In this age of Hi-tec instant gratification Tablet and Smart phone touting general public who want it all and right now, that the humble paper hard-copy of magazine still prevails. There’s something about the excitement and anticipation of waiting for a new issue of your favorite publication that makes it worthwhile. Be it to see the great shots caught by a photographer of Pro riders and the not so Pro riders in locations that we would love to visit or of shiny new things that we wish we had, or the words and articles written by those cunning Wordsmiths who draw us into their (mis)adventures and exploits. Or the the smell and feel of the paper and ink and the weight in your hands. There is definite certain something that we can all enjoy about the good old fashion Magazine. For a start you can read it damned near anywhere.
But with a fair number of magazines out there, which to read? There seems to be a aspect of each magazine that appeals to certain age or riding type. Whether it be Downhill the latest thing or mad cap adventures. They all do it, but some are more of a sit down and take your time and others are a read fast quick fix. One magazine I’ve come across is very much take your time and enjoy type right up there with the likes of Singletrack and Dirt. It’s weight and smell bombard your senses and you have’nt even opened it yet. The articles and reports are involving and inspiring. as for the pictures? Well …….

▸ **To do**
a – In the piece on print magazines, which two magazines does the writer compare the one they came across to?
b – Please pick up the piece on print magazines after its final sentence and continue it.

▸ **Data excerpts**
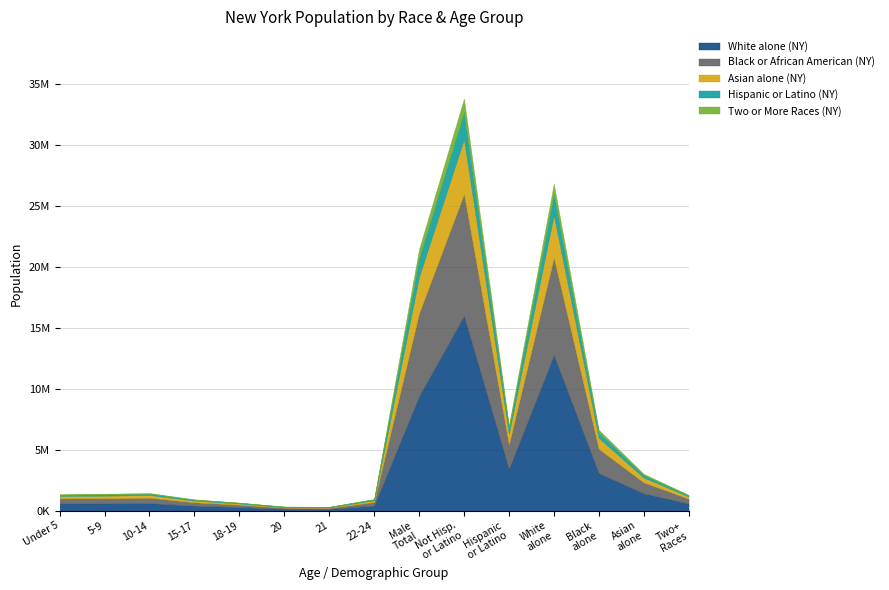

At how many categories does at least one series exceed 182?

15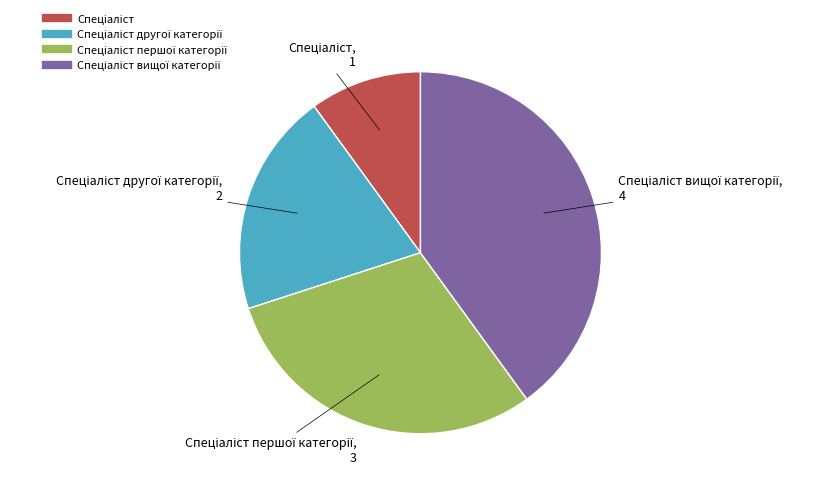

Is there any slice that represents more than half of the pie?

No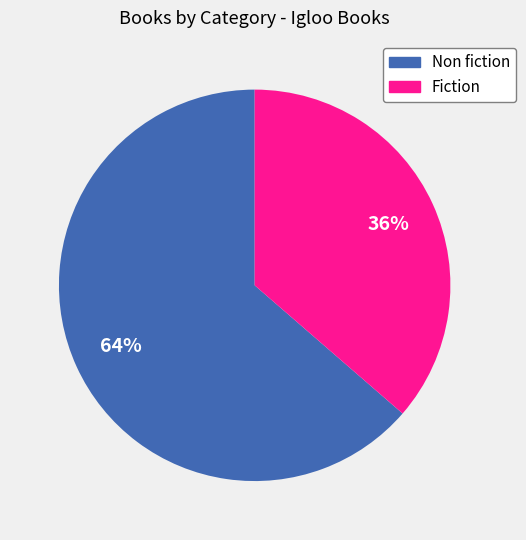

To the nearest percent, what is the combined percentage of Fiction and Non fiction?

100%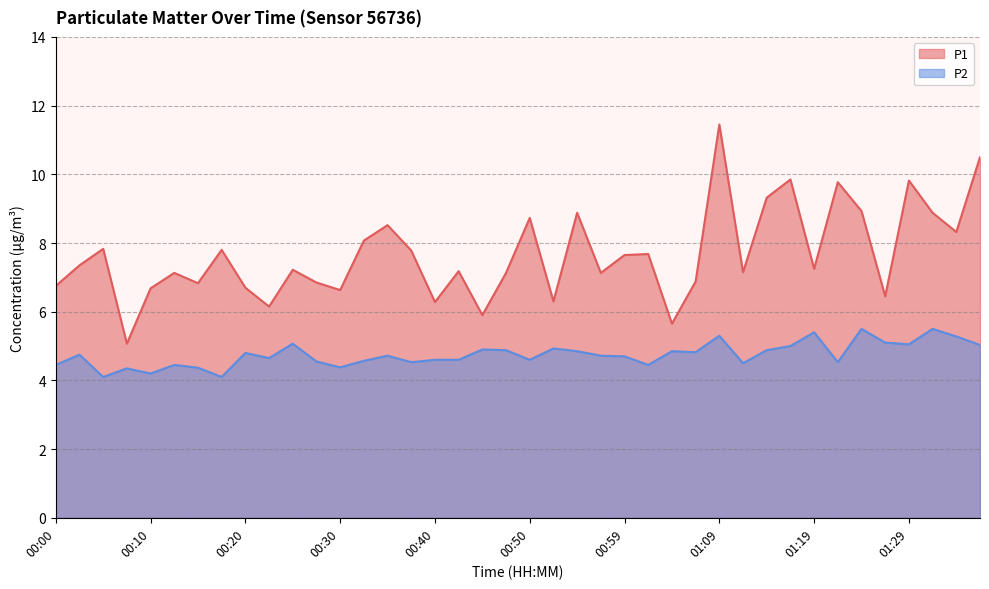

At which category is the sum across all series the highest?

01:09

▸ **Exercise results**
a – Singletrack and Dirt.

b –
I catch up with one of Privateer Magazines main men and see if we can get to know what is what. so we ask……
Who are you?
1, Who are you?
Andy Waterman, age 32
2, Where do you live?
Walthamstow in North East London. Obviously living in London isn’t ideal if you ride mountain bikes, but the area I live in is about as good as it gets: 20mins of canal towpath riding and I’m in Epping Forest which is full of amazing singletrack (so long as it’s dry), there’s a new BMX track round the corner, and it’s only 20mins by bike into London.
3, What’s your role at Privateer magazine?
I’m the Deputy Editor. I joined in August 2011 after working at MBR for six years, and MBUK for a year before that.
4, What’s the best thing about about your job?
Travelling and meeting cool people. I can’t remember the last time I met someone who was passionate about bikes who I didn’t get on with immediately. It doesn’t matter where you go in the world, people who ride bikes just tend to be sound characters – whether you’re from the wilds of Canada, Australia or the Austrian Alps, we’re all the same really.
5, And the worst?
The fact I had to think about this for more than a few seconds means there probably isn’t one!
6, Where do you ride?
Since moving near to Epping I’ve been really enjoying just riding from my front door. Prior to that I was beginning to get really dispirited about travelling an hour or more each way to ride. When conditions are bad locally I’ll drive up to Chicksands or Woburn, or round to the Surrey Hills. I race cyclocross most weekends through the autumn and winter so the mountain bike gets neglected a bit, but the season’s over now so I’m looking forward to getting back to riding fat tyres.
7, Who do you ride with?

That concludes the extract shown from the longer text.